Various methods of collection of data
Prediction of consumer behavior intervenes in two main situations: targeted advertising and recommendations.
For example, GoogleAds: the company which wants targeted advertising gives its ad to GoogleAds. GoogleAds will have access to the data of Google’s users, create profiles of consumers and target profiles which could be interested in the ad.
Another example is AndChill: it’s a bot which recommends a film to users, based on their preferences. The user says to the bot which film he likes, then AndChill suggests him a film he could like. We will explain later how it works more in details.

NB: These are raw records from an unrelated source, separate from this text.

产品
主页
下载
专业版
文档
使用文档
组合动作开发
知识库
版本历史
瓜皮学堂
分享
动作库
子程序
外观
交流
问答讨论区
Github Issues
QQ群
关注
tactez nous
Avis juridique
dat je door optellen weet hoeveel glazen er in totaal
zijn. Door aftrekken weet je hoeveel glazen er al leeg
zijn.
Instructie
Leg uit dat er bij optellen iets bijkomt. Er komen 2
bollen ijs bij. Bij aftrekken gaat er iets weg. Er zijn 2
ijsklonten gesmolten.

To do targeted advertising or recommendations, a company needs data. If the company wants to target its clients, it has their data on the account of each client and can analyze it itself. If the company wants to reach new customers, it has to find data elsewhere. The more often, the company can partner with data providers to profiling users for prediction of consumers behavior. Data providers, such as Acxiom or Epsilon, partner with groups like Facebook and Google, collect their users’ data and analyze it to help other companies to do targeted advertising or recommendations.
To predict consumer behavior, data analysts have access to various types of data:
- the explicit data: it’s all the data the user gives to websites. For example: his name, his email address, the last purchase on a shopping website, music videos he adds to his playlist…

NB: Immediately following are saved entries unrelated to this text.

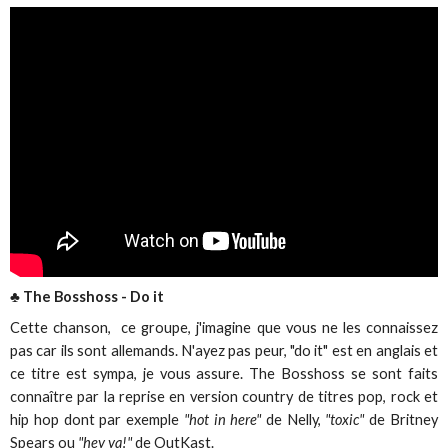
♣ The Bosshoss - Do it
Cette chanson, ce groupe, j'imagine que vous ne les connaissez
pas car ils sont allemands. N'ayez pas peur, "do it" est en anglais et
ce titre est sympa, je vous assure. The Bosshoss se sont faits
connaître par la reprise en version country de titres pop, rock et
hip hop dont par exemple
"hot in here"
de Nelly,
"toxic"
de Britney
Spears ou
"hey ya!"
de OutKast.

- the implicit data: it’s all the data the user is not aware he gives. For example: the moment he skips the video, the moment he pauses the music…
To develop an accurate model, developers need each type of data. Today, new solutions of prediction and data collecting appear: the Internet of things (with the connected objects), deep learning…

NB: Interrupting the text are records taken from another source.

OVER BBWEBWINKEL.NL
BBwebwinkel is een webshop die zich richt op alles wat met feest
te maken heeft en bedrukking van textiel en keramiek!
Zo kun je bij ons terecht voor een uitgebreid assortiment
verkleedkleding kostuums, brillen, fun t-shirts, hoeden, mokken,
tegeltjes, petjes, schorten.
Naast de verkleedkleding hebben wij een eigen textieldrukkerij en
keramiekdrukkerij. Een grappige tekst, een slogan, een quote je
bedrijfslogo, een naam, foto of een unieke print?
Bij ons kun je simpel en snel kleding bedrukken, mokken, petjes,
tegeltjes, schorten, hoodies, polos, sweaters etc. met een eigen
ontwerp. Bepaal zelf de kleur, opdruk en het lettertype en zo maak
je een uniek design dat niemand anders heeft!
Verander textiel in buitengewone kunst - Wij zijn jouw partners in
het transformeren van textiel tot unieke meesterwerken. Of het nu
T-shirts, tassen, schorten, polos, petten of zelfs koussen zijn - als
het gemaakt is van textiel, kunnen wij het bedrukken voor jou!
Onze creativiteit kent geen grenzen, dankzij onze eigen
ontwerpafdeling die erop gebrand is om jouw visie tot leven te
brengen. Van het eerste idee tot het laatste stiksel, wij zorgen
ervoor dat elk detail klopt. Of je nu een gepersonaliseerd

Algorithms of recommendations

The idea of recommendation algorithms is to find different clusters of users and items through a mathematical approach.
First of all, we collect data (the first picture: on the left of all pic)
Second we analyze data by lower the dimension of this original matrix, two reasons:
- takes less space in computer
- can visualize since we can choose to take only first k cologne of each matrix
Then we use a function in MATLAB called SVD to decompose the matrix into three (the pic on the right on low), where the first one represents the description of items and the third one the users.
Then we can represent them on a dimensional coordinate where we can easily find the different cluster.

In the end we can use it to predict a new user, given the former data, we simply need some calculate in math to get a result of the coordinate to describe his preference, then we can find out who is the nearest user to him and we recommend the films he has seen to the new user.